Many experts have said that there is a need for further research to verify the safety and efficacy of the COVID19 vaccine during pregnancy. Earlier, many medical professionals have said that women who have been infected with the SARS-CoV-2 virus during pregnancy possibly transfer the antibodies to their newborns. Transfer of antibodies from mother to infant through placenta has been well documented in other vaccines as well, such as the influenza vaccine. Therefore, health experts believe the same newborn immunity might be possible through maternal vaccination for COVID19. An internal medicine specialist, Dr. Neeta Ogden has said that there is a need for more data to determine how safe COVID19 vaccines are during pregnancy. Some experts have said that the new development on this front will encourage pregnant women to get the shot.

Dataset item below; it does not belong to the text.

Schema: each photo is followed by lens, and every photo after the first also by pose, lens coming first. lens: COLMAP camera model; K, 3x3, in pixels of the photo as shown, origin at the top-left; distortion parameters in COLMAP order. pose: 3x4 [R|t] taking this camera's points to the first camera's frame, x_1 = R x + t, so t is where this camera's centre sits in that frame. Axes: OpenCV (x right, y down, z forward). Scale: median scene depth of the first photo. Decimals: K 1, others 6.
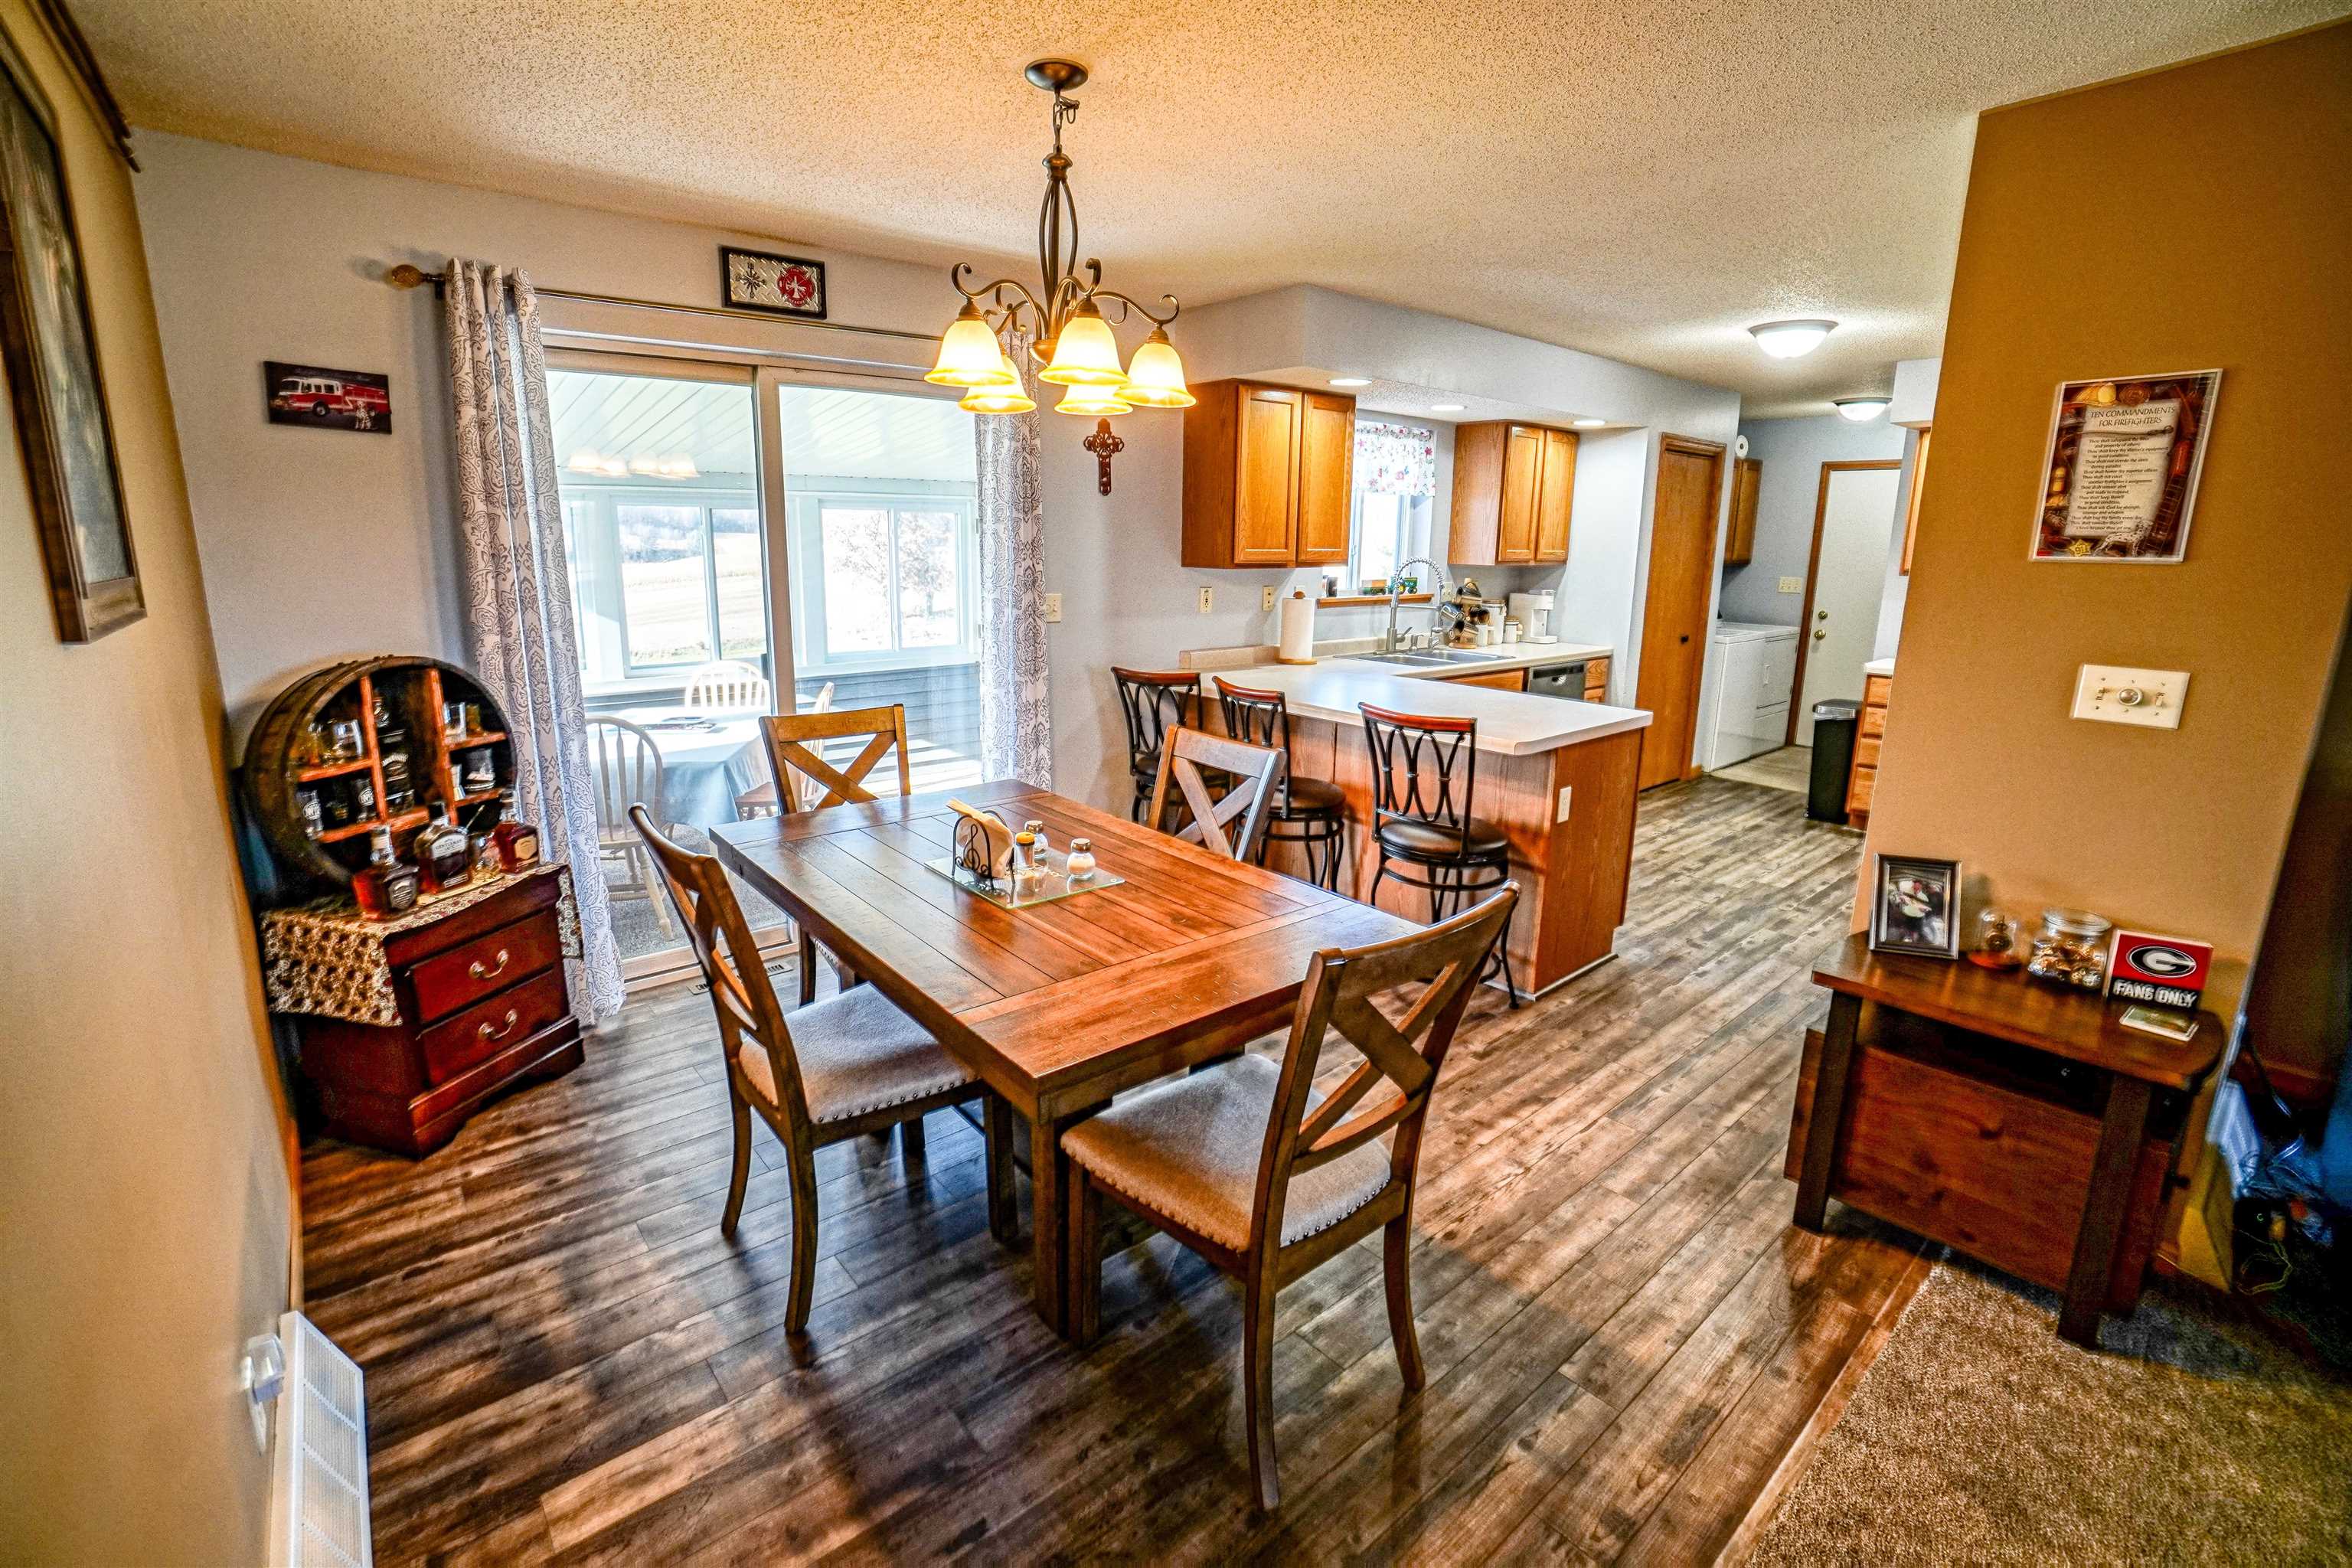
lens RADIAL K [[1047.5, 0, 1159.2], [0, 1047.5, 761.8], [0, 0, 1]] dist [-0.064062, 0.025136]
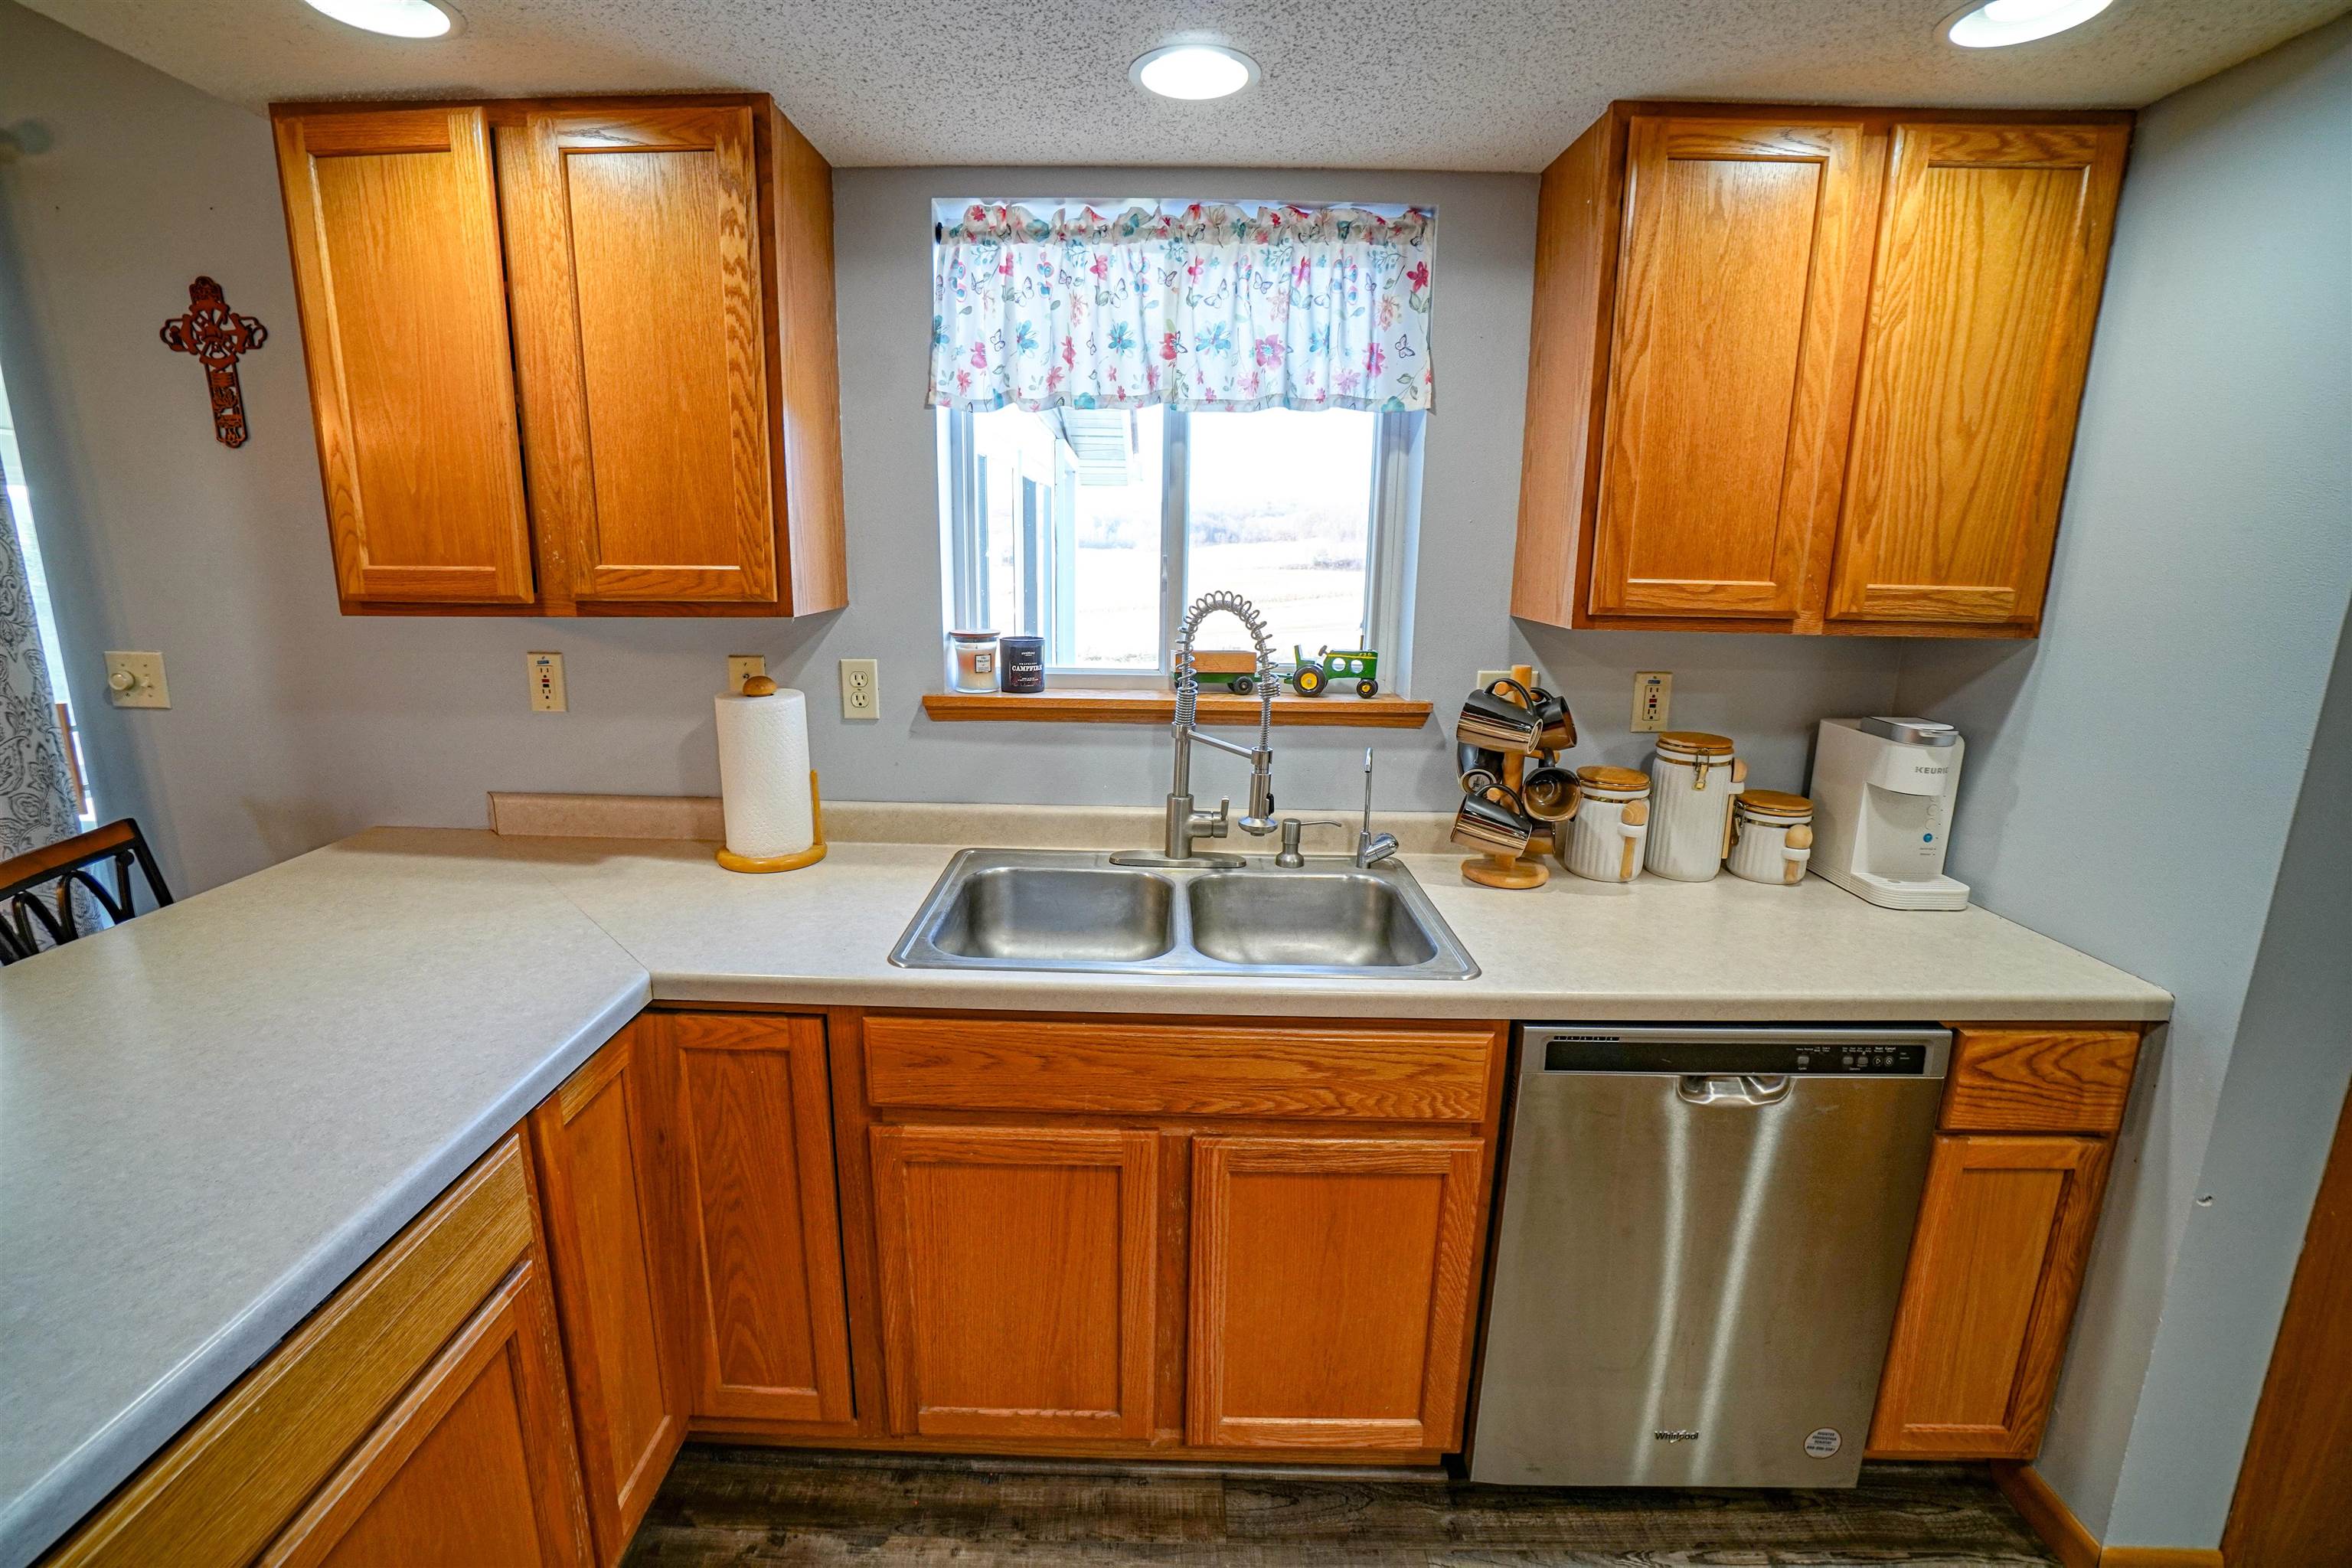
lens RADIAL K [[1034.6, 0, 1143.0], [0, 1034.6, 764.3], [0, 0, 1]] dist [-0.065459, 0.023961]
pose [[0.757788, 0.137636, -0.637819, 0.860759], [-0.143185, 0.988751, 0.043248, -0.300644], [0.636596, 0.058553, 0.768971, 1.441546]]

Dr. Neeta Ogden has said that maternal vaccination offers some levels of protection against the virus to the most vulnerable population that is newborns. She has said that the world does not have a COVID19 vaccine for children yet, therefore, this type of safe maternal transmission of antibodies from the vaccine to infants is a great step in the right way. There are other studies, which have shown a safe maternal transmission of antibodies. Massachusetts General Hospital has looked at 131 women, 84 pregnant women, 31 lactating women, and 16 non-pregnant women in a study. All of them have been vaccinated with the Pfizer vaccine. Experts have seen equally strong immune responses among pregnant women and breastfeeding women as the control group. They have found that COVID19 antibodies have been prevalent in the placenta and breast milk of every sample taken.